# 2015 Campy Record Rear Derailleur NON-technical Manual



## Notvintage (May 19, 2013)

Campy is getting worse with documentation than ever. I bought a 2015 Record group and the tech manual for 2015 rear derailleur shows all the instructions for an older mode. I really don't want to "wing it" as this derailleur is WAY different than the 2013 it replaced.


----------



## bikerjulio (Jan 19, 2010)

They must have packed the wrong one.

Instructions are here http://www.campagnolo.com/media/files/035_265_User_manual_rear%20derailleur_11-speed_Campagnolo_Rev01_08_14.pdf basically saying "see a Campy professional"


----------



## Notvintage (May 19, 2013)

bikerjulio said:


> "see a Campy professional"


Lol. Classic. I've wrenched Campy for over 25 years. I figured out the issue anyways. The 2mm set-screws are the limit screws but work opposite of previous dérailleurs.


----------



## 1Butcher (Mar 15, 2011)

Where's Roadworthy when you need him?


----------



## thosj (Mar 24, 2010)

Notvintage said:


> The 2mm set-screws are the limit screws but work opposite of previous dérailleurs.


Hey, at least the 2mm set screws (well, 2mm socket at least, 3mm screws(?)) are visible so you can see where they hit and can tell which side you're adjusting.

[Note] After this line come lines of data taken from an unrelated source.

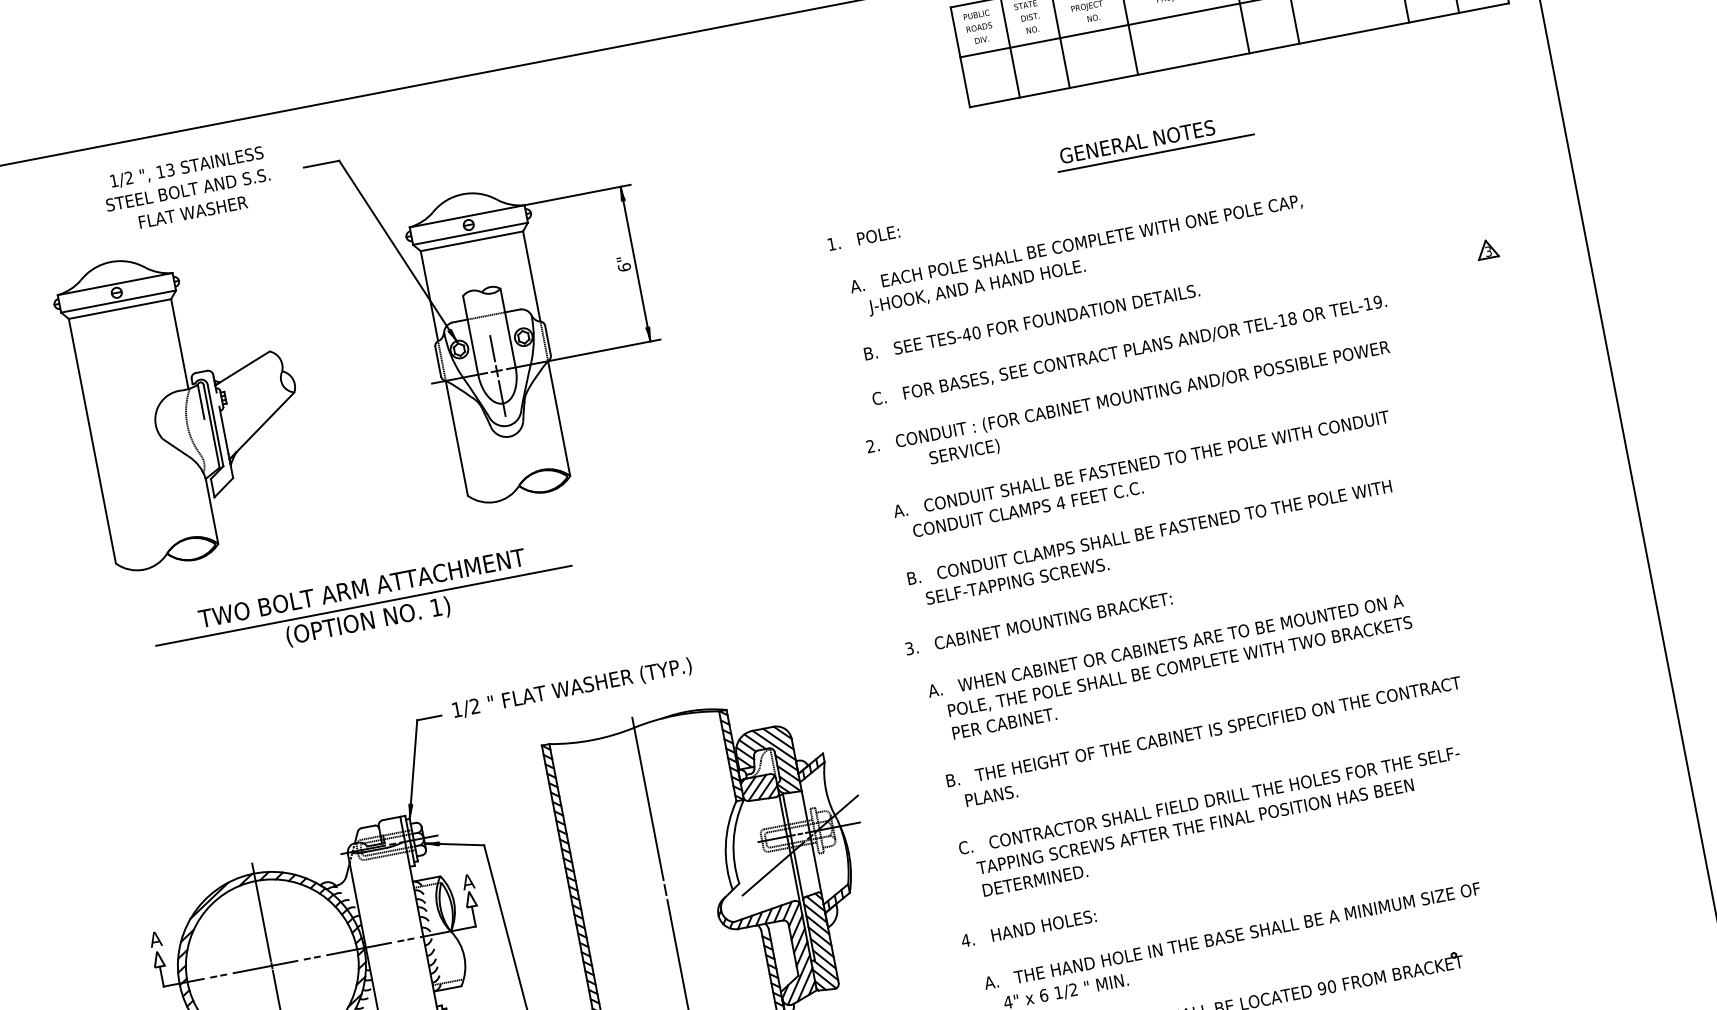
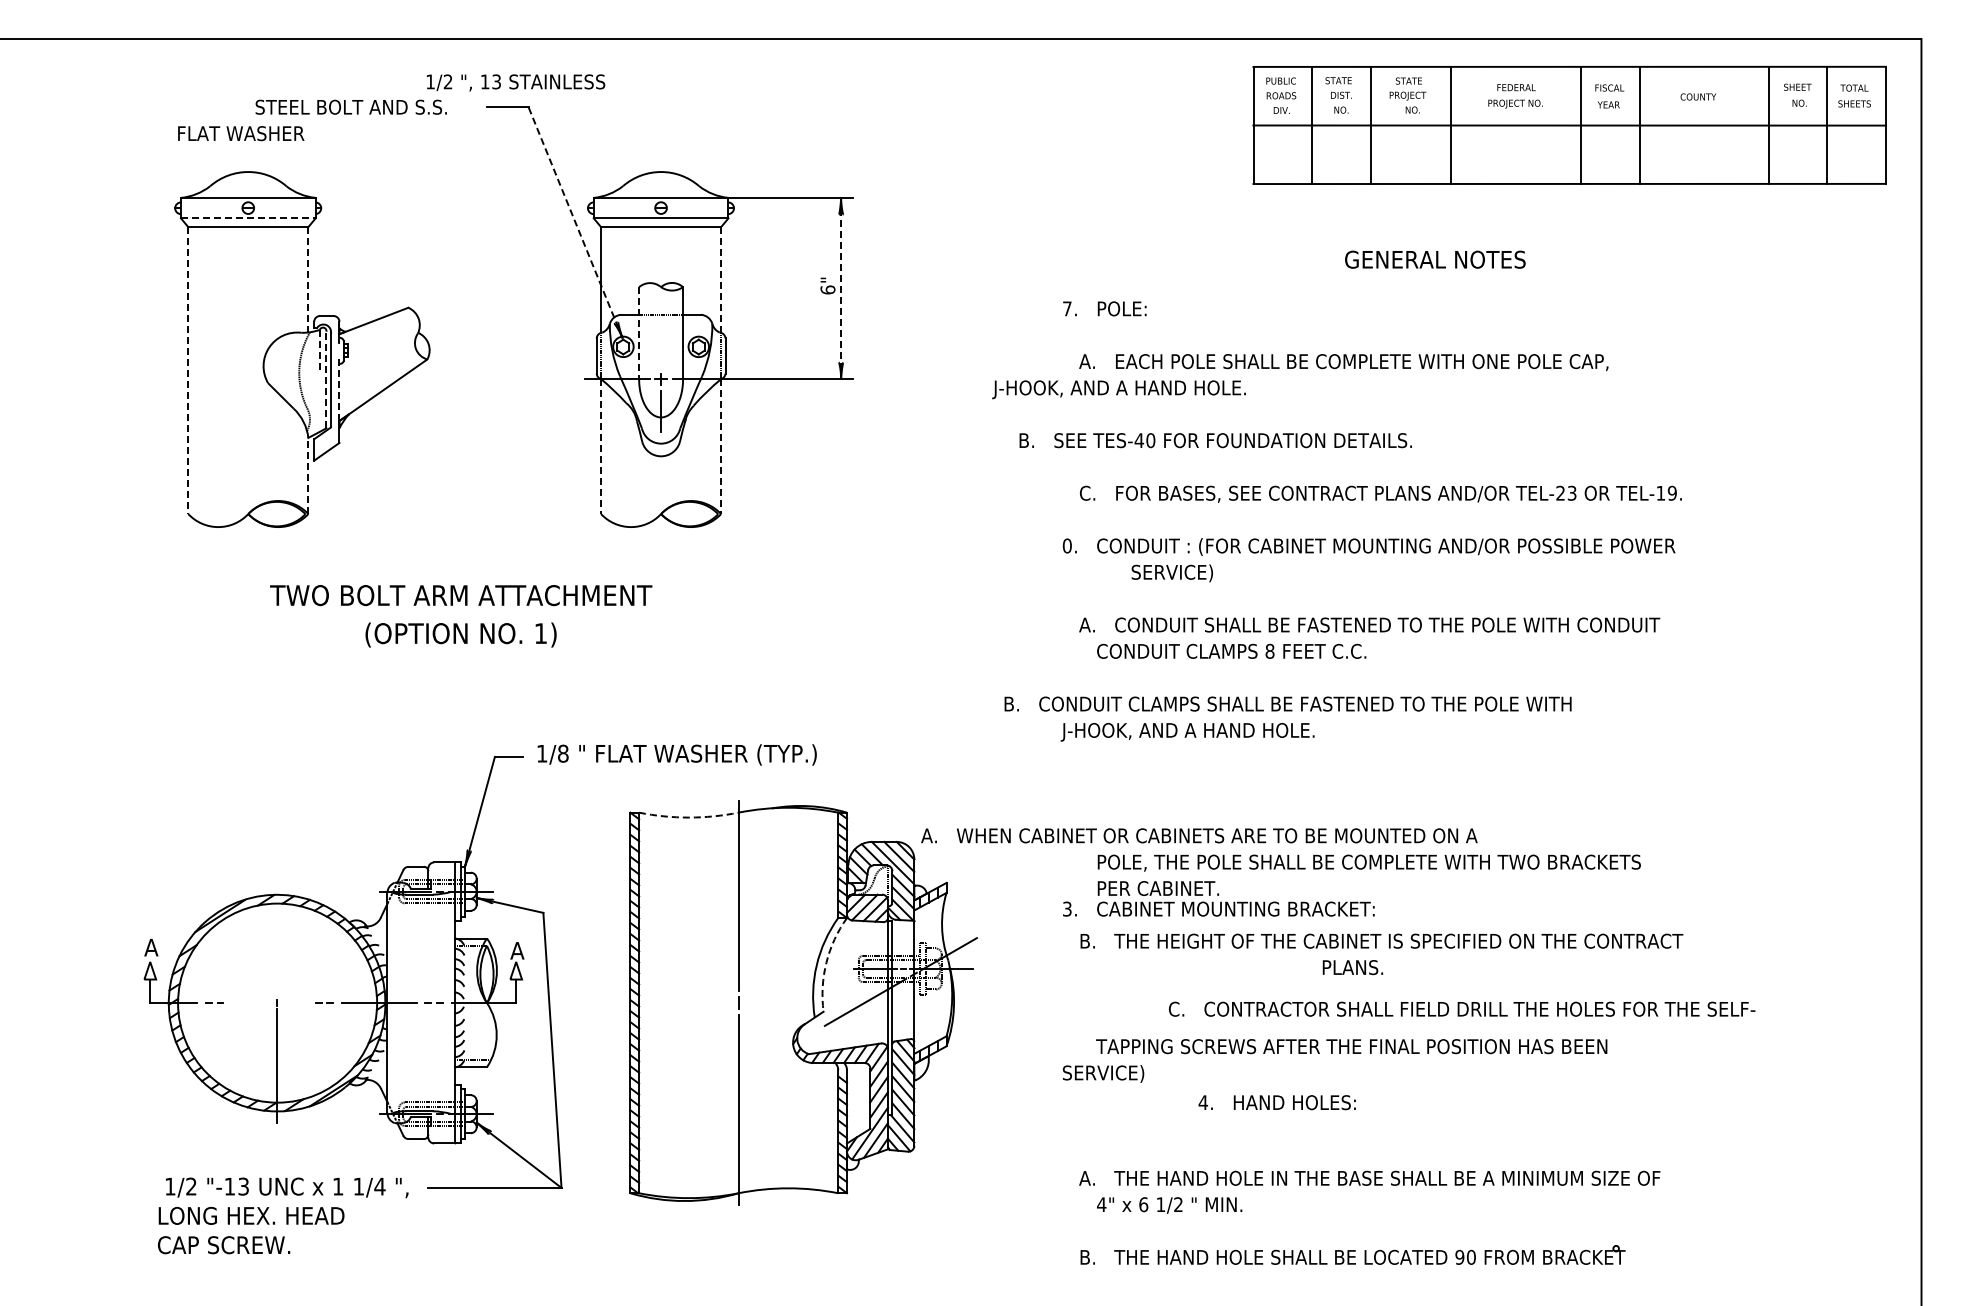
line: (1155, 153) -> (1453, 276), removed
text: (186, 167) -> (515, 82), moved
text: (193, 212) -> (241, 133), moved
text: (831, 243) -> (1067, 308), 1. -> 7.
part: (1487, 249) -> (1807, 457), removed
line: (398, 251) -> (575, 222), solid -> dashed
line: (635, 263) -> (841, 288), solid -> dashed
line: (532, 276) -> (721, 279), solid -> dashed
text: (976, 287) -> (1118, 389), moved
line: (118, 301) -> (248, 218), solid -> dashed
text: (1287, 318) -> (1566, 492), TEL-18 -> TEL-23
text: (1031, 322) -> (1215, 440), moved
line: (470, 335) -> (639, 333), solid -> dashed
line: (179, 343) -> (308, 279), solid -> dashed
line: (492, 348) -> (661, 352), removed
line: (200, 401) -> (319, 349), solid -> dashed
line: (559, 419) -> (721, 447), solid -> dashed
line: (211, 426) -> (326, 379), solid -> dashed
line: (224, 430) -> (339, 387), solid -> dashed
line: (457, 438) -> (601, 447), solid -> dashed
line: (92, 441) -> (188, 371), solid -> dashed
text: (869, 446) -> (1066, 545), 2. -> 0.
text: (1060, 502) -> (1269, 650), 4 -> 8
line: (212, 510) -> (308, 475), solid -> dashed
text: (1149, 532) -> (1287, 703), moved
text: (1003, 584) -> (1187, 731), SELF-TAPPING SCREWS. -> J-HOOK, AND A HAND HOLE.
line: (363, 605) -> (459, 615), removed
text: (1038, 623) -> (1218, 908), moved
text: (1165, 645) -> (1199, 835), moved
text: (475, 706) -> (563, 753), 1/2 -> 1/8
arc: (592, 740) -> (688, 817), solid -> dashed
text: (991, 795) -> (1352, 967), moved
text: (1209, 799) -> (1462, 1008), moved
arc: (733, 841) -> (826, 962), solid -> dashed
text: (1019, 884) -> (1140, 1073), DETERMINED. -> SERVICE)
line: (262, 912) -> (277, 940), removed
text: (1028, 928) -> (1276, 1102), moved
line: (265, 966) -> (269, 1002), removed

I'm going to count myself a "Campy Professional" and just figger it out becasue that stoopid manual doesn't even SHOW stop screws and doesn't show/mention the new "B" screw on these 2015 mechs, let alone explain any relationship betwixt said "B" screw and the still existant "H", nee "G", screw!! Sheesh.

Lots of love,
Campy Professionsl


----------



## jemsurvey (Aug 2, 2009)

Here's the 2015 rear mech technical manual....cover everything you need.
http://www.campagnolo.com/media/fil... rear derailleur - Campagnolo_Rev01_02_15.pdf


----------



## bikerjulio (Jan 19, 2010)

2 things-

That tech manual still does not address the new "B" screw.

The picture on height adjustment (13) does not show a chain. But this adjustment is done with a chain on, right?


----------



## tka (Jun 11, 2014)

bikerjulio said:


> The picture on height adjustment (13) does not show a chain. But this adjustment is done with a chain on, right?


The step before the adjustment reads: "Fit the chain on the max. sprocket and on the smallest front chainring" so it appears that this is done with the chain on.


----------



## bikerjulio (Jan 19, 2010)

tka said:


> The step before the adjustment reads: "Fit the chain on the max. sprocket and on the smallest front chainring" so it appears that this is done with the chain on.


It's what I thought because it wouldn't make sense any other way. Don't know why they can't show a pic from the side showing the chain on.


----------



## thosj (Mar 24, 2010)

Because we are, after all, professionals!!! Campagnolo professionals. Professionals who know, from using Shimano/others for years, what the "B" screw is for......and that you adjust the "B" "G" "H" screw with the chain on I always told my kids, and now grandkids, with the same dollop of sarcasm, "The first thing you do when you open the box for some new thing is throw out the manual." It appears now to have become the proper procedure. :mad2:


----------



## bikerjulio (Jan 19, 2010)

Don't forget that there's always the threat of "personal injury or death" hanging over you if you don't get it right.


----------



## 1Butcher (Mar 15, 2011)

https://www.youtube.com/watch?v=Y_1pkG2XfT0


----------



## thosj (Mar 24, 2010)

Cool. Still no mention of the new "B" screw, however


----------



## jmoryl (Sep 5, 2004)

Notvintage said:


> Campy is getting worse with documentation than ever. I bought a 2015 Record group and the tech manual for 2015 rear derailleur shows all the instructions for an older mode. I really don't want to "wing it" as this derailleur is WAY different than the 2013 it replaced.


At least its not written in Romanian.... yet!


----------